= Shoppers' Chain of Stores =

Shoppers' Chain of Stores is a chain of department stores and supermarkets based in Zamboanga City, Philippines. Shoppers' Chain of Stores started its operations with the opening of Shoppers' Plaza in 1981. The recent branch of Shoppers' Chain of Stores is Shoppers' Center, which was opened in 2008. Its head and sales office is located at the Huylian Building, Tomas Ongpin St., Binondo, Manila where Shoppers' Mart is located, while its warehouses are located in downtown Zamboanga.

==Shoppers' branches==

===Huylian Development Corporation, Inc.===

| Name | Address | Opened | Store Type |
| Shoppers' Plaza | Mayor C. Climaco Ave., Zamboanga City | 1981 | Department Store/Supermarket |
| Shoppers' Square | Gov. Lim Ave., Zamboanga City | 1982 | Department Store |
| Shoppers' Mart | Tomas Ongpin St., Binondo, Manila | 1988 | Supermarket |
| Expression Mobile Center (former Shoppers' Mart) | Gov. Lim Ave., Zamboanga City | 2002 | Mobile Telecommunications Retail |
| Shoppers' Center, Zamboanga City | - | Mobile Telecommunications Retail |
| CityMall, Dipolog | 2018 | Mobile Telecommunications Retail |
| Climaco Drive, Ipil, Zamboanga Sibugay | 2019 | Mobile Telecommunications Retail |
| Shoppers' Mall | Mayor C. Climaco cor. San Jose Road, Zamboanga City | pending indefinitely | Mall |

===ACLEM Properties, Inc.===

| Name | Address | Opened | Store Type |
|---|---|---|---|
| Shoppers' Central | Tomas Claudio St., Zamboanga City | 1989 | Department Store/Supermarket |
| Shoppers' Emporium (closed 2012) | Mayor C. Climaco Ave., Zamboanga City | ? | Department Store |
| Shoppers' Center | Gov. Lim Ave., Zamboanga City | 2008 | Mid-size mall |

Shoppers' Central will close its shopping operations on February 28, 2024, following the rumours that the store will close. However, Maker Sales Center, a department store chain based in the city, confirmed the takeover of Shoppers' Central, this information came from a business insider in the city.

==Incidents==
In 2002, a bomb placed near Shoppers' Central was exploded, having killed one person. While five individuals died on arrival to the hospital, several people were critically wounded. It is said that the bombings were coming from the Abu Sayyaf Group days after the October 11 bombing incident in Bali, Indonesia. Shoppers' Central was one of the stores being heavily affected by bombs. Earlier, another bomb exploded at the Shop-o-Rama area.

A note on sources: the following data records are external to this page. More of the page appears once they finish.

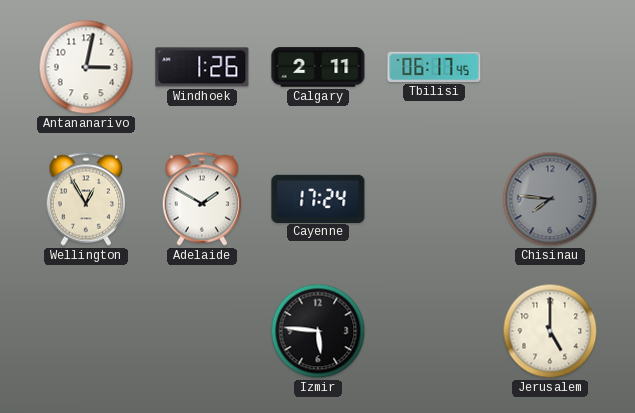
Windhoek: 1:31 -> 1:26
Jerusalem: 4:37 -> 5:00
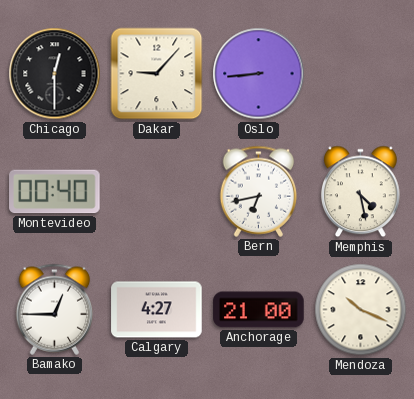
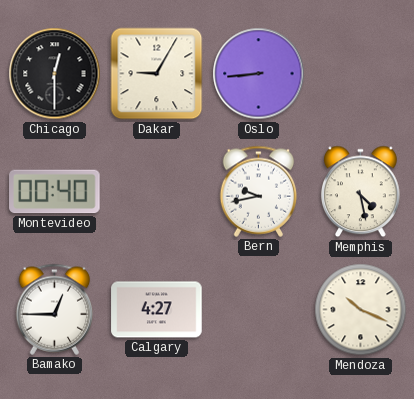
Dakar: 9:07 -> 9:05
Bern: 6:43 -> 9:43
Anchorage: 21:00 -> none
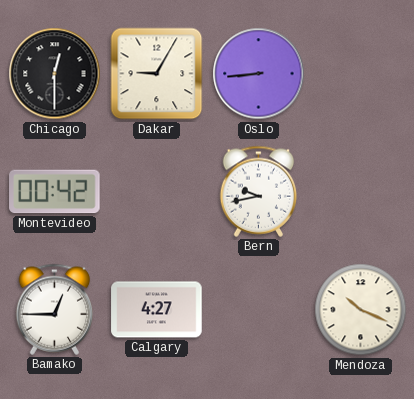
Montevideo: 00:40 -> 00:42
Memphis: 4:28 -> none
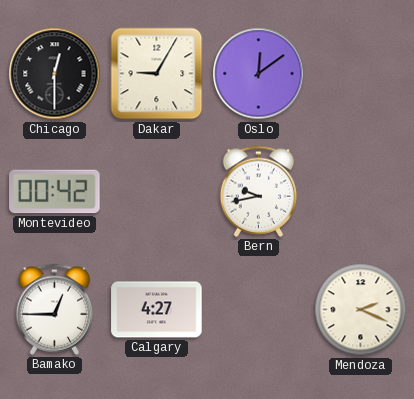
Oslo: 8:44 -> 12:09
Mendoza: 10:19 -> 2:19
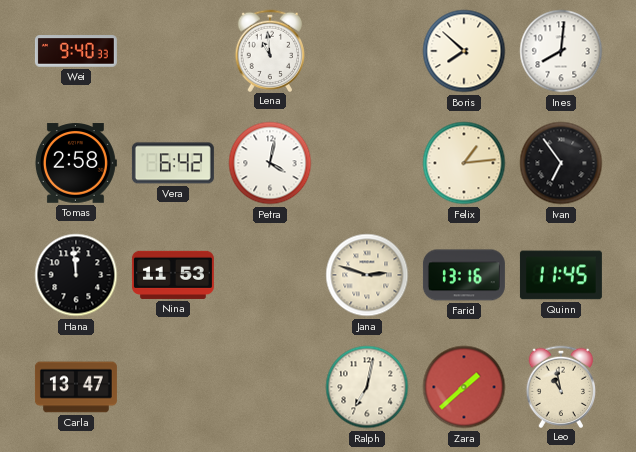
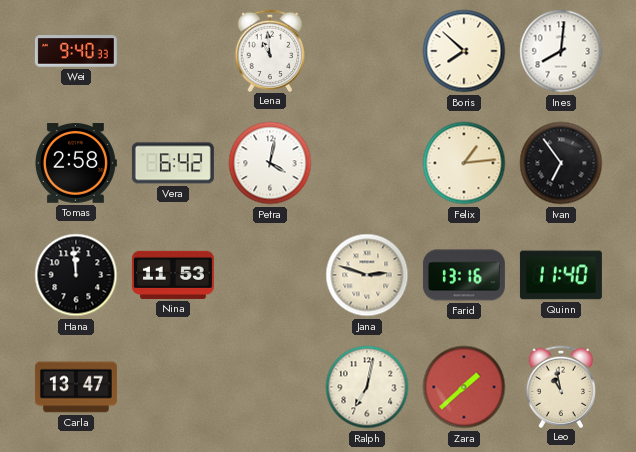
Quinn: 11:45 -> 11:40
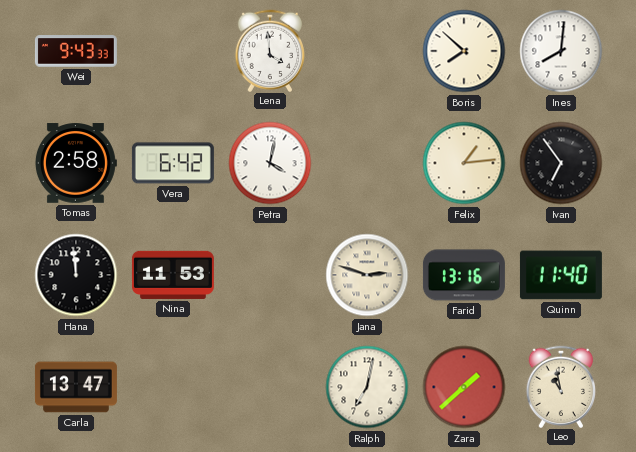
Wei: 9:40 -> 9:43
Lena: 10:59 -> 3:59
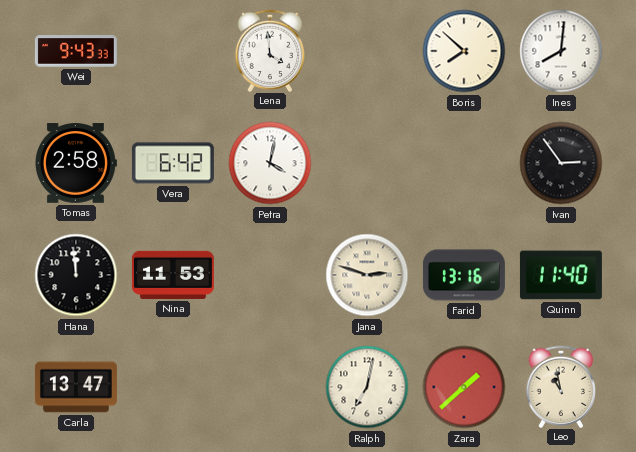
Felix: 1:14 -> none
Ivan: 6:54 -> 2:54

In 2011, the Bureau of Internal Revenue- Zamboanga Office ordered the closure of all five Shoppers' stores due to failure of the owners to comply with the payment in 48 hours. Officials of the Bureau of Internal Revenue (BIR) padlocked five big department stores for failing to remit P54 million worth of expanded value added tax (EVAT) to the government for the year 2011. The management of Shoppers' Chain of Stores had hoped that the BIR will allow them to reopen its stores, having the BIR Zamboanga accepted the partial payment of P5 million a week before its closure, coupled with the appeal for reconsideration and recomputation of taxes due. Mayor Celso Lobregat intervened with the employees of Shoppers' stores that led to the lifting of BIR's order after accepting the said partial payment.